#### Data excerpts
------------------------------------------------
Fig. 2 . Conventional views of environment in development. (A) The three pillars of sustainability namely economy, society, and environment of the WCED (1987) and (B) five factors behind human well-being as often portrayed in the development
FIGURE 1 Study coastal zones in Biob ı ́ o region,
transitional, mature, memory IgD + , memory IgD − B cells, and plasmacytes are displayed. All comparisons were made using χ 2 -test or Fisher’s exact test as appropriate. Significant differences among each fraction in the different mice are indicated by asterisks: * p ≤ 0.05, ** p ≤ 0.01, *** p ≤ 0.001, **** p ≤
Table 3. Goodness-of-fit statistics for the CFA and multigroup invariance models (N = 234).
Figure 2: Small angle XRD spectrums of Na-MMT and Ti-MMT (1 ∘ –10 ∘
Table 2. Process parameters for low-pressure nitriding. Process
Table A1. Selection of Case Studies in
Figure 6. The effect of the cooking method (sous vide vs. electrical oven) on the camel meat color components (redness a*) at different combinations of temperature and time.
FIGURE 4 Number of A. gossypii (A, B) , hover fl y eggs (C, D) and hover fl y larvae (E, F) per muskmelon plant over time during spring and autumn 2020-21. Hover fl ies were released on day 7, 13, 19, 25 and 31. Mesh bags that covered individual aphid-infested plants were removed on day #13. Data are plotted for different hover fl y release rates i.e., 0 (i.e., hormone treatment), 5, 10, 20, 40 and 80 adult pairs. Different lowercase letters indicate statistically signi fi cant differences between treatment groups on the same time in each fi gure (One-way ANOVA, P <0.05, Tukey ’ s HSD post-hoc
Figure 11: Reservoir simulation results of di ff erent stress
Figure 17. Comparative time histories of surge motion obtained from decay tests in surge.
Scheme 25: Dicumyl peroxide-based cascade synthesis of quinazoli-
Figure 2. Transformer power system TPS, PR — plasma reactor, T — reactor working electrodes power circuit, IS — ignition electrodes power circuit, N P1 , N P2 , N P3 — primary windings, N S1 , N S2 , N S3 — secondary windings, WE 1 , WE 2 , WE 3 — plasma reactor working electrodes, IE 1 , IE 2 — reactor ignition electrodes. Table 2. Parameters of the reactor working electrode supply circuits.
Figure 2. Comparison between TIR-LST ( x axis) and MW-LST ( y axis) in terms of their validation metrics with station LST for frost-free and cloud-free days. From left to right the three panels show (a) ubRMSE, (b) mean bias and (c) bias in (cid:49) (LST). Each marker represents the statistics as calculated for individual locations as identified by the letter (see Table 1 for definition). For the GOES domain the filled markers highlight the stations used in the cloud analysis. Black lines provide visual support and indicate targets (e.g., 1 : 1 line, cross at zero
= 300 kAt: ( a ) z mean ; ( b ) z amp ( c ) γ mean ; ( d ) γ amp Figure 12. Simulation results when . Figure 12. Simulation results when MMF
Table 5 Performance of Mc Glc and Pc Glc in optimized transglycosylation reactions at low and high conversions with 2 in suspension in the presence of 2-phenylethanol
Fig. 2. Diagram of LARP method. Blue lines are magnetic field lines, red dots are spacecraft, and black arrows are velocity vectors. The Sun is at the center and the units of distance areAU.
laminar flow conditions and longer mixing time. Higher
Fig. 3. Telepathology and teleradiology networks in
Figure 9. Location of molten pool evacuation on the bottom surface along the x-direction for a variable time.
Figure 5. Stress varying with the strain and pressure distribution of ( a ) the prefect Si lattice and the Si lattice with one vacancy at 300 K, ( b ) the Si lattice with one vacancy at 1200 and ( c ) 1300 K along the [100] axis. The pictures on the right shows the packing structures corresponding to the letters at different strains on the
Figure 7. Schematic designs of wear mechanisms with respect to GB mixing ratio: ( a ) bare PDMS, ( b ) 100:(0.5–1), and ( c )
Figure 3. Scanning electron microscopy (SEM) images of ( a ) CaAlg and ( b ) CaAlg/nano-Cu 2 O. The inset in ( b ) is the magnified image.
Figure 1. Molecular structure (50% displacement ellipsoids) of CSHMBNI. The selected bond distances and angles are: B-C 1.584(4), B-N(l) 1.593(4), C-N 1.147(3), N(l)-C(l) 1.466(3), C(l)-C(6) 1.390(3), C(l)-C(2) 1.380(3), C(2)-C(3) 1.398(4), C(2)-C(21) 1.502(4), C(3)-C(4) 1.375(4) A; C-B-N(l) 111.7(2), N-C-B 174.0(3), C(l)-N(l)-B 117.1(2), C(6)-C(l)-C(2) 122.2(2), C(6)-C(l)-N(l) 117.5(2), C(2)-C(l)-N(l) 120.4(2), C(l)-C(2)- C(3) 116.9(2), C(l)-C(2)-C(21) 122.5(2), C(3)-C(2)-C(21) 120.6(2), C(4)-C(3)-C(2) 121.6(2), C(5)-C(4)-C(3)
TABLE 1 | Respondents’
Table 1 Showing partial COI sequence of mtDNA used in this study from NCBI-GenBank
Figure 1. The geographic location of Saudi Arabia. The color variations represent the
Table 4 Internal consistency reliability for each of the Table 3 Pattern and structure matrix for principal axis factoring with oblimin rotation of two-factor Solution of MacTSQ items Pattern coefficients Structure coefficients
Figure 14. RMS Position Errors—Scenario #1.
------------------------------------------------
#### THE PROBLEM
Copy the lines above exactly, from the very first through the one containing "FIGURE 1 Study", and include no other line.

#### FINISHED TASK
Fig. 2 . Conventional views of environment in development. (A) The three pillars of sustainability namely economy, society, and environment of the WCED (1987) and (B) five factors behind human well-being as often portrayed in the development
FIGURE 1 Study coastal zones in Biob ı ́ o region,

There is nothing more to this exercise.